Text segment:
☆ ☆ ☆

4

I apologise for the amount of code I have included. I've tried to keep it to a minimum.

I'm trying to have a Custom Validator Attribute on my model as well as a Custom Model binder. The Attribute and the Binder work great seperately but if I have both, then the Validation Attribute no longer works.

Here is my code snipped for readability. If I leave out the code in global.asax the custom validation fires but not if I have the custom binder enabled.

Validation Attribute;

public class IsPhoneNumberAttribute : ValidationAttribute
{
    public override bool IsValid(object value)
    {
        //do some checking on 'value' here
        return true;
    }
}

Useage of the attribute in my model;

    [Required(ErrorMessage = "Please provide a contact number")]
    [IsPhoneNumberAttribute(ErrorMessage = "Not a valid phone number")]
    public string Phone { get; set; }

Custom Model Binder;

public class CustomContactUsBinder : DefaultModelBinder
{
    protected override void OnModelUpdated(ControllerContext controllerContext, ModelBindingContext bindingContext)
    {
        ContactFormViewModel contactFormViewModel = bindingContext.Model as ContactFormViewModel;

        if (!String.IsNullOrEmpty(contactFormViewModel.Phone))

☆ ☆ ☆

Exercise 1: In the model binder post, which class does CustomContactUsBinder inherit from?
Exercise 2: Please retype the model binder post between "public class CustomContactUsBinder" and "if (!String.IsNullOrEmpty(contactFormViewModel.Phone))", inclusive.
Exercise 3: Pick up the model binder post where it stops and keep writing it.
You won't need the rows for any of this.

Record excerpts:

☆ ☆ ☆

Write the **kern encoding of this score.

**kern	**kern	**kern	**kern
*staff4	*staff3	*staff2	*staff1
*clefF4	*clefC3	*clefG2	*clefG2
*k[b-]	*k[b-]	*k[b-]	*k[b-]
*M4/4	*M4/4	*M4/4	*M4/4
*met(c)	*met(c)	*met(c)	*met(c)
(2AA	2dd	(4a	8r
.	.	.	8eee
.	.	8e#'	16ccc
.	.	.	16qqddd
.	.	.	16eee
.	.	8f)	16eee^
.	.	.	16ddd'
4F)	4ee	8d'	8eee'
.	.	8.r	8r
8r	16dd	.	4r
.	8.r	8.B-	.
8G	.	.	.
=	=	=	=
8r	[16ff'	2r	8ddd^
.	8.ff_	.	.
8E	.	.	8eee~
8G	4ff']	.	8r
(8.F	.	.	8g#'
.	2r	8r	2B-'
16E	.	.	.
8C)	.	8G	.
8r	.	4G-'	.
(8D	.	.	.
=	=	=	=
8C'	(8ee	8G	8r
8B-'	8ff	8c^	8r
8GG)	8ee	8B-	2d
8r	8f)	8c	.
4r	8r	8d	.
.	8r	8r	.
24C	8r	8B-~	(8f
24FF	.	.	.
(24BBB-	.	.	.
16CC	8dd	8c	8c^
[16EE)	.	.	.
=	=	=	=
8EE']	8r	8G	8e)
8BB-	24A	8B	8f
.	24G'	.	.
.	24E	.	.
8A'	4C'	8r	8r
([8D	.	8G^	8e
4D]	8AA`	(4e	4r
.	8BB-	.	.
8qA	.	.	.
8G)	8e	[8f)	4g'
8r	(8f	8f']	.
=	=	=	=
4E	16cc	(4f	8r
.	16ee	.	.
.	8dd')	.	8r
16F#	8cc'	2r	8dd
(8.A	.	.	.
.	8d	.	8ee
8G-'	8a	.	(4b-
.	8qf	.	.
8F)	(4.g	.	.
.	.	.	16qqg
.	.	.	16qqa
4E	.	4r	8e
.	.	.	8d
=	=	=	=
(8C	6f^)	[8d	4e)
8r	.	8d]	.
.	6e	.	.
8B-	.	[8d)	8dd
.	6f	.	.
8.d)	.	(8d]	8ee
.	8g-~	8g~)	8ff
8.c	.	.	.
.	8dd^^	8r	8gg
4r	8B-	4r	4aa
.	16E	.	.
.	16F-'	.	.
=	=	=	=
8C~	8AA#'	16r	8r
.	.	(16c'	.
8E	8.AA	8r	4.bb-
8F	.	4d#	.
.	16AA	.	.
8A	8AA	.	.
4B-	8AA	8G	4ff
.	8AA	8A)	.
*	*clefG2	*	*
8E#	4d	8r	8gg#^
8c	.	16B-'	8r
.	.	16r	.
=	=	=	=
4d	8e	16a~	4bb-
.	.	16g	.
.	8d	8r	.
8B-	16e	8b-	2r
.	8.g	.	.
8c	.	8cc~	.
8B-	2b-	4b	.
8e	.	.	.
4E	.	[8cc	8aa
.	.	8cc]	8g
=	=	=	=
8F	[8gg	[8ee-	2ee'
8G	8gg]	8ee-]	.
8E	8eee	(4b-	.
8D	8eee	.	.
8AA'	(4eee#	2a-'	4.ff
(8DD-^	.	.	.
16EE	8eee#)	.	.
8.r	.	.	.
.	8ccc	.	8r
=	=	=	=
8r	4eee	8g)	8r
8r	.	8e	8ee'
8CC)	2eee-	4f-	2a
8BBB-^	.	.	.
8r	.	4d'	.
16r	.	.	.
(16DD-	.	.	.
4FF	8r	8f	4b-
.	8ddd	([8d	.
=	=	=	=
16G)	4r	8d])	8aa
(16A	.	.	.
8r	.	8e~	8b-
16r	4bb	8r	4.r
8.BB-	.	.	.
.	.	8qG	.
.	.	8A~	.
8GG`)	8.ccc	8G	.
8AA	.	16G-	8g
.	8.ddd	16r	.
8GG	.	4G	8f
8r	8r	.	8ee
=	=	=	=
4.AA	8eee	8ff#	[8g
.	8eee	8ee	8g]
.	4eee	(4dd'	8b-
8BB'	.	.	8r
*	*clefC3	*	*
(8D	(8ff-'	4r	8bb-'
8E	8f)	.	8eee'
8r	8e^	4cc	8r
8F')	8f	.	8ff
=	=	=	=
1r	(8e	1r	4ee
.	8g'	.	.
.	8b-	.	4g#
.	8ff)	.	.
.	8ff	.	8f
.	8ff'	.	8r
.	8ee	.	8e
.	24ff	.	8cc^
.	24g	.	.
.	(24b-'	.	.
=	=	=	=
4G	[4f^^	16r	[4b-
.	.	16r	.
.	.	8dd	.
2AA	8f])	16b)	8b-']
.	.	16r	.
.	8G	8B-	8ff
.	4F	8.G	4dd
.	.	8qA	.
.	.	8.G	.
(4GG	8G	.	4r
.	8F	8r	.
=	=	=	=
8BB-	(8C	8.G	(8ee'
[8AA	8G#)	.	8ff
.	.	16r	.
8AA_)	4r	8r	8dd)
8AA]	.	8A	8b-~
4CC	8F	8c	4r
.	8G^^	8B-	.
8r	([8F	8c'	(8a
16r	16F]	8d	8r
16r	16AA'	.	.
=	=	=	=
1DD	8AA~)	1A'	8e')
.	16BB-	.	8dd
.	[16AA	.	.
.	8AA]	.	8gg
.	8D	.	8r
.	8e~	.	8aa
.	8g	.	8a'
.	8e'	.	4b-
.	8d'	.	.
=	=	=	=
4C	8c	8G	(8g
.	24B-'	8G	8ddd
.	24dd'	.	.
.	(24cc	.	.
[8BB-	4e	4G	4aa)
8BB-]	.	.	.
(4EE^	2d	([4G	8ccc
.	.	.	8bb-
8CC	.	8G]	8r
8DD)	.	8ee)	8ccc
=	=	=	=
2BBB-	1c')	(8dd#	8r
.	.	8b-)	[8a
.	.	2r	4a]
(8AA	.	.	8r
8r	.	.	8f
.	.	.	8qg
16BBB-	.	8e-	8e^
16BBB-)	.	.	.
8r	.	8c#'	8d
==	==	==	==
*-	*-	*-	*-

☆ ☆ ☆

Expected answer 1: DefaultModelBinder.

Expected answer 2:
public class CustomContactUsBinder : DefaultModelBinder
{
    protected override void OnModelUpdated(ControllerContext controllerContext, ModelBindingContext bindingContext)
    {
        ContactFormViewModel contactFormViewModel = bindingContext.Model as ContactFormViewModel;

        if (!String.IsNullOrEmpty(contactFormViewModel.Phone))

Expected answer 3:
            if (contactFormViewModel.Phone.Length > 10)
                bindingContext.ModelState.AddModelError("Phone", "Phone is too long.");
    }
}

Global asax;

System.Web.Mvc.ModelBinders.Binders[typeof(ContactFormViewModel)] = 
  new CustomContactUsBinder();
2
  • Technically, you aren't really doing any model binding with your custom model binder. This is just using a model binder for validation only (which isn't what model binders are for). If you really need to have a separate validation for the phone number length, this could be an attribute as well. Commented Jun 22, 2010 at 22:32
  • @Derek, whilst I agree with you I am using this as an example to the guys here on what is possible. I have propper binding code in there as well and what I presented here is a snippet only Commented Jun 22, 2010 at 22:54

1 Answer 1

6

Make sure you are calling the base method:

protected override void OnModelUpdated(ControllerContext controllerContext, ModelBindingContext bindingContext)
{
    ContactFormViewModel contactFormViewModel = bindingContext.Model as ContactFormViewModel;

    if (!String.IsNullOrEmpty(contactFormViewModel.Phone))
        if (contactFormViewModel.Phone.Length > 10)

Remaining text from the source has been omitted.